SOURCE:

<<<<

# Yost tab Heads up



## Unk Bond (Aug 1, 2004)

Hello All
Guys bought my Yost tab from Lancaster .Told him I wanted a large. He didn't know what I was talking about. Finely I drove it home. I wanted a Yost Large tab.
He then sold me a Small for a large.  Just found out. Thought it felt Small. 
Guys there's not much difference Between a Small and Large 

The Small has 26 hash marks. Where as the Large has 28
How I found out. I was counting Matt's hash marks on his tab on Trad Talk thread. Then I was counting the hash marks for Demmer slit tab.

They didn't match with Matt's hash marks. Then I checked my Yost tab hash marks. They were the same as Matt's .
In a post to Demmer . I ask him what size tab he had. He said he had a large and Matt had a small.

. So do check your tab when you buy one. Even if the packet says Large. [ Later


----------



## olddogrib (Apr 4, 2014)

Unk, sent you a PM.


----------



## GBUSA (Jun 6, 2013)

My large will be here on Monday, I'll be sure to see what size it is as I'm checking the fit.


Sent from my iPad using Tapatalk


----------



## Unk Bond (Aug 1, 2004)

GBUSA said:


> My large will be here on Monday, I'll be sure to see what size it is as I'm checking the fit.
> 
> 
> Sent from my iPad using Tapatalk


=============
Hello GBUSA
Sounds good and do count them before believing the packet.
To make it even easier to count. And I do know after a few counting times. With my big old fingers. :grin:
Count the big hash marks.
Small = 13 big hash marks = 26
Large = 14 big hash marks=28
[ Later


----------



## GBUSA (Jun 6, 2013)

Will do Unk, thanks


Sent from my iPad using Tapatalk


----------



## bark-eater (Dec 18, 2013)

Welllll... I have a 26 hash mark tab labeled large. I would rather have the slightly larger 28 hash mark tab that is shown in the pictures, but Yosts Web page puts the standard size as 2.7 inches tall, which is what my "26" measures at.

>>>>

TASK DESCRIPTION:
Name each distinct user who posts in the Yost tab thread, listing each name once.

LISTED ENTRIES:
<<<<

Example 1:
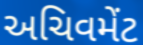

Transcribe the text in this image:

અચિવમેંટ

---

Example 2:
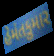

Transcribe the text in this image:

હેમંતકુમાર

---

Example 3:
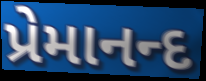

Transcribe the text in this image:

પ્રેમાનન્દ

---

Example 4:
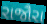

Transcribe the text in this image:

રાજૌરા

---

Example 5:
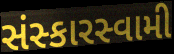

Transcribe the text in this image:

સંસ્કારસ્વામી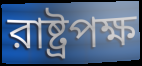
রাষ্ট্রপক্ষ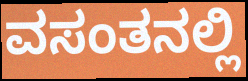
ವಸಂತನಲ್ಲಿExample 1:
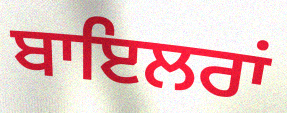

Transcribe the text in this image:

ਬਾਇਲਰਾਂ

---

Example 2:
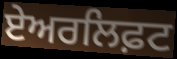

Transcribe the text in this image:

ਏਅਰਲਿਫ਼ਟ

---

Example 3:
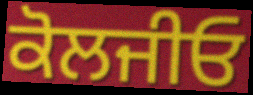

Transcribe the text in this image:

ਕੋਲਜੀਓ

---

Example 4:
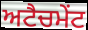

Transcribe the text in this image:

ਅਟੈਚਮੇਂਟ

>>>>
<<<<

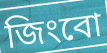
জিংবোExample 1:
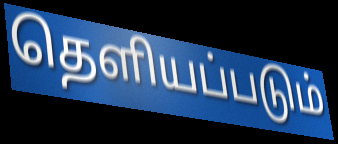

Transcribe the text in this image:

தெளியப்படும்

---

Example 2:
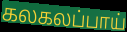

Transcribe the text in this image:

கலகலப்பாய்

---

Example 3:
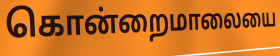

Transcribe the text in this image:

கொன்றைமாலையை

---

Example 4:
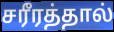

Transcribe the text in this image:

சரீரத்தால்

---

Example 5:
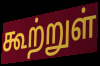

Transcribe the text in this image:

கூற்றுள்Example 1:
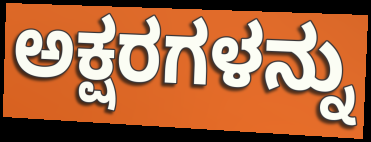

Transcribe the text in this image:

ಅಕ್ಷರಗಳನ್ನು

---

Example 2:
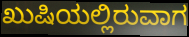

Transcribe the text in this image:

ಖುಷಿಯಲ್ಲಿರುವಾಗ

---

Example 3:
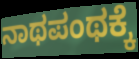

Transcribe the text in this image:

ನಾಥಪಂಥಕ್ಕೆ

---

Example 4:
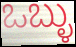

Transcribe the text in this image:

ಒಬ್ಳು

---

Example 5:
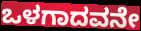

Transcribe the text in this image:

>>>>

THE ANSWER:
Unk Bond, olddogrib, GBUSA, bark-eater